Survey results from 2,000 high school and college-aged teens, and young adults, across the country shows that a significant portion of students continue to delay decisions on their career choice well into their sophomore year of college. The survey, conducted by Wakefield Research for Junior Achievement USA and The Hartford, is available in a report titled Insuring Career Success: Teen Perceptions of Career Selection.
Survey participants were broken out by grade level; 500 high school juniors, 500 high school seniors, 500 college freshmen, and 500 college sophomores. The research shows how students’ perceptions of career paths change over time. For instance, 44 percent of high school juniors believe a person should have a concrete career path in mind before they finish high school, yet only 16 percent of college sophomores agree.

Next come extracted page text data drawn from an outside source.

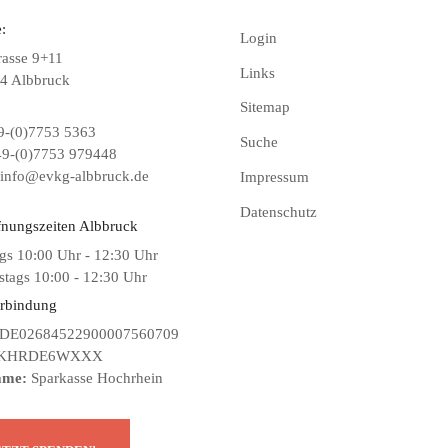
:
Login
rasse 9+11
Links
4 Albbruck
Sitemap
-(0)7753 5363
Suche
9-(0)7753 979448
info@evkg-albbruck.de
Impressum
Datenschutz
fnungszeiten Albbruck
gs 10:00 Uhr - 12:30 Uhr
tags 10:00 - 12:30 Uhr
rbindung
DE02684522900007560709
KHRDE6WXXX
ame:
Sparkasse Hochrhein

However, when asked if a person should have a concrete career goal after starting college but before graduating, 46 percent of college sophomores agreed while only 16 percent of high school juniors felt the same way.
“What this research indicates is that many young people are entering college without a clear idea of what their career goals are,” said Jack Kosakowski, President and CEO of Junior Achievement USA. “This is especially concerning given the amount of cost involved in going to college and the fact many Americans never end up working in careers related to their college degree.”
Research by CareerBuilder finds that as many as a third of college graduates do not work in a job related to their college major.
Other findings from the Junior Achievement USA and The Hartford survey include:
- When it comes to career satisfaction for their career path, two-thirds of respondents in all four groups (64%) said that “enjoying it” was their top priority, as opposed to “being good at it” (29%).
- In terms of factors influencing their career decisions, most respondents in all four groups (80%) said they would prefer “advice from professionals who work in a chosen field,” compared to “advice from parents or other family members” (75%), “advice from academic counselors or advisors” (67%), “information from TV, social media or online” (41%), or “advice from friends” (38%).